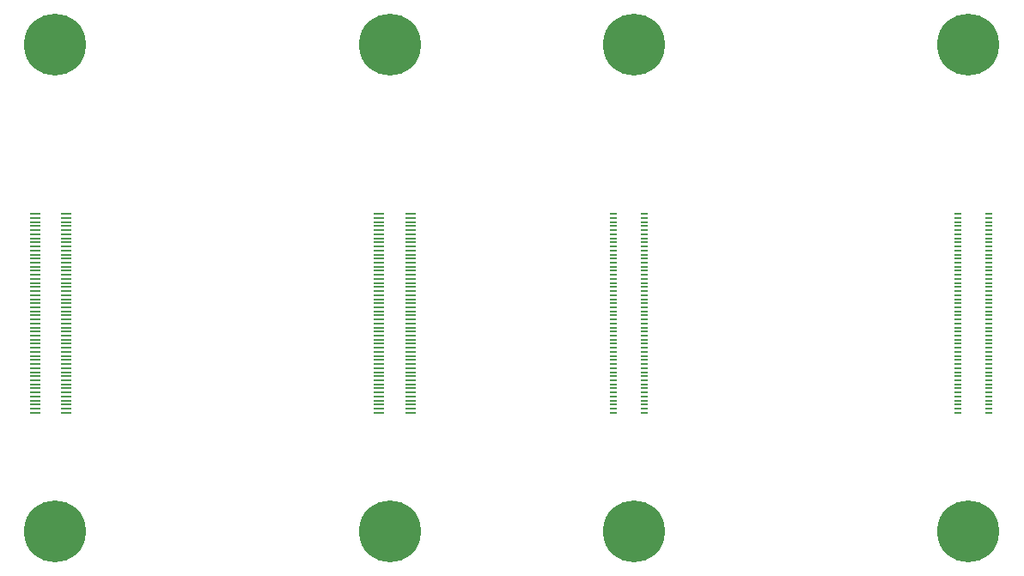
<source format=gbr>
%TF.GenerationSoftware,KiCad,Pcbnew,5.99.0-unknown-693fbf9073~128~ubuntu20.04.1*%
%TF.CreationDate,2021-05-10T18:04:37-05:00*%
%TF.ProjectId,RasPiCM4ConnectorTest,52617350-6943-44d3-9443-6f6e6e656374,rev?*%
%TF.SameCoordinates,Original*%
%TF.FileFunction,Soldermask,Top*%
%TF.FilePolarity,Negative*%
%FSLAX46Y46*%
G04 Gerber Fmt 4.6, Leading zero omitted, Abs format (unit mm)*
G04 Created by KiCad (PCBNEW 5.99.0-unknown-693fbf9073~128~ubuntu20.04.1) date 2021-05-10 18:04:37*
%MOMM*%
%LPD*%
G01*
G04 APERTURE LIST*
%ADD10C,6.100000*%
%ADD11R,0.700000X0.200000*%
%ADD12R,1.000000X0.220000*%
G04 APERTURE END LIST*
D10*
%TO.C,Module2*%
X174460000Y-76500000D03*
X141460000Y-76500000D03*
X174460000Y-124500000D03*
X141460000Y-124500000D03*
D11*
X176460000Y-112800000D03*
X173380000Y-112800000D03*
X176460000Y-112400000D03*
X173380000Y-112400000D03*
X176460000Y-112000000D03*
X173380000Y-112000000D03*
X176460000Y-111600000D03*
X173380000Y-111600000D03*
X176460000Y-111200000D03*
X173380000Y-111200000D03*
X176460000Y-110800000D03*
X173380000Y-110800000D03*
X176460000Y-110400000D03*
X173380000Y-110400000D03*
X176460000Y-110000000D03*
X173380000Y-110000000D03*
X176460000Y-109600000D03*
X173380000Y-109600000D03*
X176460000Y-109200000D03*
X173380000Y-109200000D03*
X176460000Y-108800000D03*
X173380000Y-108800000D03*
X176460000Y-108400000D03*
X173380000Y-108400000D03*
X176460000Y-108000000D03*
X173380000Y-108000000D03*
X176460000Y-107600000D03*
X173380000Y-107600000D03*
X176460000Y-107200000D03*
X173380000Y-107200000D03*
X176460000Y-106800000D03*
X173380000Y-106800000D03*
X176460000Y-106400000D03*
X173380000Y-106400000D03*
X176460000Y-106000000D03*
X173380000Y-106000000D03*
X176460000Y-105600000D03*
X173380000Y-105600000D03*
X176460000Y-105200000D03*
X173380000Y-105200000D03*
X176460000Y-104800000D03*
X173380000Y-104800000D03*
X176460000Y-104400000D03*
X173380000Y-104400000D03*
X176460000Y-104000000D03*
X173380000Y-104000000D03*
X176460000Y-103600000D03*
X173380000Y-103600000D03*
X176460000Y-103200000D03*
X173380000Y-103200000D03*
X176460000Y-102800000D03*
X173380000Y-102800000D03*
X176460000Y-102400000D03*
X173380000Y-102400000D03*
X176460000Y-102000000D03*
X173380000Y-102000000D03*
X176460000Y-101600000D03*
X173380000Y-101600000D03*
X176460000Y-101200000D03*
X173380000Y-101200000D03*
X176460000Y-100800000D03*
X173380000Y-100800000D03*
X176460000Y-100400000D03*
X173380000Y-100400000D03*
X176460000Y-100000000D03*
X173380000Y-100000000D03*
X176460000Y-99600000D03*
X173380000Y-99600000D03*
X176460000Y-99200000D03*
X173380000Y-99200000D03*
X176460000Y-98800000D03*
X173380000Y-98800000D03*
X176460000Y-98400000D03*
X173380000Y-98400000D03*
X176460000Y-98000000D03*
X173380000Y-98000000D03*
X176460000Y-97600000D03*
X173380000Y-97600000D03*
X176460000Y-97200000D03*
X173380000Y-97200000D03*
X176460000Y-96800000D03*
X173380000Y-96800000D03*
X176460000Y-96400000D03*
X173380000Y-96400000D03*
X176460000Y-96000000D03*
X173380000Y-96000000D03*
X176460000Y-95600000D03*
X173380000Y-95600000D03*
X176460000Y-95200000D03*
X173380000Y-95200000D03*
X176460000Y-94800000D03*
X173380000Y-94800000D03*
X176460000Y-94400000D03*
X173380000Y-94400000D03*
X176460000Y-94000000D03*
X173380000Y-94000000D03*
X176460000Y-93600000D03*
X173380000Y-93600000D03*
X176460000Y-93200000D03*
X173380000Y-93200000D03*
X142540000Y-112800000D03*
X139460000Y-112800000D03*
X142540000Y-112400000D03*
X139460000Y-112400000D03*
X142540000Y-112000000D03*
X139460000Y-112000000D03*
X142540000Y-111600000D03*
X139460000Y-111600000D03*
X142540000Y-111200000D03*
X139460000Y-111200000D03*
X142540000Y-110800000D03*
X139460000Y-110800000D03*
X142540000Y-110400000D03*
X139460000Y-110400000D03*
X142540000Y-110000000D03*
X139460000Y-110000000D03*
X142540000Y-109600000D03*
X139460000Y-109600000D03*
X142540000Y-109200000D03*
X139460000Y-109200000D03*
X142540000Y-108800000D03*
X139460000Y-108800000D03*
X142540000Y-108400000D03*
X139460000Y-108400000D03*
X142540000Y-108000000D03*
X139460000Y-108000000D03*
X142540000Y-107600000D03*
X139460000Y-107600000D03*
X142540000Y-107200000D03*
X139460000Y-107200000D03*
X142540000Y-106800000D03*
X139460000Y-106800000D03*
X142540000Y-106400000D03*
X139460000Y-106400000D03*
X142540000Y-106000000D03*
X139460000Y-106000000D03*
X142540000Y-105600000D03*
X139460000Y-105600000D03*
X142540000Y-105200000D03*
X139460000Y-105200000D03*
X142540000Y-104800000D03*
X139460000Y-104800000D03*
X142540000Y-104400000D03*
X139460000Y-104400000D03*
X142540000Y-104000000D03*
X139460000Y-104000000D03*
X142540000Y-103600000D03*
X139460000Y-103600000D03*
X142540000Y-103200000D03*
X139460000Y-103200000D03*
X142540000Y-102800000D03*
X139460000Y-102800000D03*
X142540000Y-102400000D03*
X139460000Y-102400000D03*
X142540000Y-102000000D03*
X139460000Y-102000000D03*
X142540000Y-101600000D03*
X139460000Y-101600000D03*
X142540000Y-101200000D03*
X139460000Y-101200000D03*
X142540000Y-100800000D03*
X139460000Y-100800000D03*
X142540000Y-100400000D03*
X139460000Y-100400000D03*
X142540000Y-100000000D03*
X139460000Y-100000000D03*
X142540000Y-99600000D03*
X139460000Y-99600000D03*
X142540000Y-99200000D03*
X139460000Y-99200000D03*
X142540000Y-98800000D03*
X139460000Y-98800000D03*
X142540000Y-98400000D03*
X139460000Y-98400000D03*
X142540000Y-98000000D03*
X139460000Y-98000000D03*
X142540000Y-97600000D03*
X139460000Y-97600000D03*
X142540000Y-97200000D03*
X139460000Y-97200000D03*
X142540000Y-96800000D03*
X139460000Y-96800000D03*
X142540000Y-96400000D03*
X139460000Y-96400000D03*
X142540000Y-96000000D03*
X139460000Y-96000000D03*
X142540000Y-95600000D03*
X139460000Y-95600000D03*
X142540000Y-95200000D03*
X139460000Y-95200000D03*
X142540000Y-94800000D03*
X139460000Y-94800000D03*
X142540000Y-94400000D03*
X139460000Y-94400000D03*
X142540000Y-94000000D03*
X139460000Y-94000000D03*
X142540000Y-93600000D03*
X139460000Y-93600000D03*
X142540000Y-93200000D03*
X139460000Y-93200000D03*
%TD*%
D10*
%TO.C,Module1*%
X84460000Y-124500000D03*
X117460000Y-76500000D03*
X117460000Y-124500000D03*
X84460000Y-76500000D03*
D12*
X82460000Y-93200000D03*
X85540000Y-93200000D03*
X82460000Y-93600000D03*
X85540000Y-93600000D03*
X82460000Y-94000000D03*
X85540000Y-94000000D03*
X82460000Y-94400000D03*
X85540000Y-94400000D03*
X82460000Y-94800000D03*
X85540000Y-94800000D03*
X82460000Y-95200000D03*
X85540000Y-95200000D03*
X82460000Y-95600000D03*
X85540000Y-95600000D03*
X82460000Y-96000000D03*
X85540000Y-96000000D03*
X82460000Y-96400000D03*
X85540000Y-96400000D03*
X82460000Y-96800000D03*
X85540000Y-96800000D03*
X82460000Y-97200000D03*
X85540000Y-97200000D03*
X82460000Y-97600000D03*
X85540000Y-97600000D03*
X82460000Y-98000000D03*
X85540000Y-98000000D03*
X82460000Y-98400000D03*
X85540000Y-98400000D03*
X82460000Y-98800000D03*
X85540000Y-98800000D03*
X82460000Y-99200000D03*
X85540000Y-99200000D03*
X82460000Y-99600000D03*
X85540000Y-99600000D03*
X82460000Y-100000000D03*
X85540000Y-100000000D03*
X82460000Y-100400000D03*
X85540000Y-100400000D03*
X82460000Y-100800000D03*
X85540000Y-100800000D03*
X82460000Y-101200000D03*
X85540000Y-101200000D03*
X82460000Y-101600000D03*
X85540000Y-101600000D03*
X82460000Y-102000000D03*
X85540000Y-102000000D03*
X82460000Y-102400000D03*
X85540000Y-102400000D03*
X82460000Y-102800000D03*
X85540000Y-102800000D03*
X82460000Y-103200000D03*
X85540000Y-103200000D03*
X82460000Y-103600000D03*
X85540000Y-103600000D03*
X82460000Y-104000000D03*
X85540000Y-104000000D03*
X82460000Y-104400000D03*
X85540000Y-104400000D03*
X82460000Y-104800000D03*
X85540000Y-104800000D03*
X82460000Y-105200000D03*
X85540000Y-105200000D03*
X82460000Y-105600000D03*
X85540000Y-105600000D03*
X82460000Y-106000000D03*
X85540000Y-106000000D03*
X82460000Y-106400000D03*
X85540000Y-106400000D03*
X82460000Y-106800000D03*
X85540000Y-106800000D03*
X82460000Y-107200000D03*
X85540000Y-107200000D03*
X82460000Y-107600000D03*
X85540000Y-107600000D03*
X82460000Y-108000000D03*
X85540000Y-108000000D03*
X82460000Y-108400000D03*
X85540000Y-108400000D03*
X82460000Y-108800000D03*
X85540000Y-108800000D03*
X82460000Y-109200000D03*
X85540000Y-109200000D03*
X82460000Y-109600000D03*
X85540000Y-109600000D03*
X82460000Y-110000000D03*
X85540000Y-110000000D03*
X82460000Y-110400000D03*
X85540000Y-110400000D03*
X82460000Y-110800000D03*
X85540000Y-110800000D03*
X82460000Y-111200000D03*
X85540000Y-111200000D03*
X82460000Y-111600000D03*
X85540000Y-111600000D03*
X82460000Y-112000000D03*
X85540000Y-112000000D03*
X82460000Y-112400000D03*
X85540000Y-112400000D03*
X82460000Y-112800000D03*
X85540000Y-112800000D03*
X116380000Y-93200000D03*
X119460000Y-93200000D03*
X116380000Y-93600000D03*
X119460000Y-93600000D03*
X116380000Y-94000000D03*
X119460000Y-94000000D03*
X116380000Y-94400000D03*
X119460000Y-94400000D03*
X116380000Y-94800000D03*
X119460000Y-94800000D03*
X116380000Y-95200000D03*
X119460000Y-95200000D03*
X116380000Y-95600000D03*
X119460000Y-95600000D03*
X116380000Y-96000000D03*
X119460000Y-96000000D03*
X116380000Y-96400000D03*
X119460000Y-96400000D03*
X116380000Y-96800000D03*
X119460000Y-96800000D03*
X116380000Y-97200000D03*
X119460000Y-97200000D03*
X116380000Y-97600000D03*
X119460000Y-97600000D03*
X116380000Y-98000000D03*
X119460000Y-98000000D03*
X116380000Y-98400000D03*
X119460000Y-98400000D03*
X116380000Y-98800000D03*
X119460000Y-98800000D03*
X116380000Y-99200000D03*
X119460000Y-99200000D03*
X116380000Y-99600000D03*
X119460000Y-99600000D03*
X116380000Y-100000000D03*
X119460000Y-100000000D03*
X116380000Y-100400000D03*
X119460000Y-100400000D03*
X116380000Y-100800000D03*
X119460000Y-100800000D03*
X116380000Y-101200000D03*
X119460000Y-101200000D03*
X116380000Y-101600000D03*
X119460000Y-101600000D03*
X116380000Y-102000000D03*
X119460000Y-102000000D03*
X116380000Y-102400000D03*
X119460000Y-102400000D03*
X116380000Y-102800000D03*
X119460000Y-102800000D03*
X116380000Y-103200000D03*
X119460000Y-103200000D03*
X116380000Y-103600000D03*
X119460000Y-103600000D03*
X116380000Y-104000000D03*
X119460000Y-104000000D03*
X116380000Y-104400000D03*
X119460000Y-104400000D03*
X116380000Y-104800000D03*
X119460000Y-104800000D03*
X116380000Y-105200000D03*
X119460000Y-105200000D03*
X116380000Y-105600000D03*
X119460000Y-105600000D03*
X116380000Y-106000000D03*
X119460000Y-106000000D03*
X116380000Y-106400000D03*
X119460000Y-106400000D03*
X116380000Y-106800000D03*
X119460000Y-106800000D03*
X116380000Y-107200000D03*
X119460000Y-107200000D03*
X116380000Y-107600000D03*
X119460000Y-107600000D03*
X116380000Y-108000000D03*
X119460000Y-108000000D03*
X116380000Y-108400000D03*
X119460000Y-108400000D03*
X116380000Y-108800000D03*
X119460000Y-108800000D03*
X116380000Y-109200000D03*
X119460000Y-109200000D03*
X116380000Y-109600000D03*
X119460000Y-109600000D03*
X116380000Y-110000000D03*
X119460000Y-110000000D03*
X116380000Y-110400000D03*
X119460000Y-110400000D03*
X116380000Y-110800000D03*
X119460000Y-110800000D03*
X116380000Y-111200000D03*
X119460000Y-111200000D03*
X116380000Y-111600000D03*
X119460000Y-111600000D03*
X116380000Y-112000000D03*
X119460000Y-112000000D03*
X116380000Y-112400000D03*
X119460000Y-112400000D03*
X116380000Y-112800000D03*
X119460000Y-112800000D03*
%TD*%
M02*

</source>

=-=-=

◆ **YOUR TASK**
Output, from the data above, the lines from the line with "X85540000Y-109200000D03*" to the line with "X82460000Y-112000000D03*" exactly as they stand, both ends included and nothing else.

◆ **EXERCISE ANSWER**
X85540000Y-109200000D03*
X82460000Y-109600000D03*
X85540000Y-109600000D03*
X82460000Y-110000000D03*
X85540000Y-110000000D03*
X82460000Y-110400000D03*
X85540000Y-110400000D03*
X82460000Y-110800000D03*
X85540000Y-110800000D03*
X82460000Y-111200000D03*
X85540000Y-111200000D03*
X82460000Y-111600000D03*
X85540000Y-111600000D03*
X82460000Y-112000000D03*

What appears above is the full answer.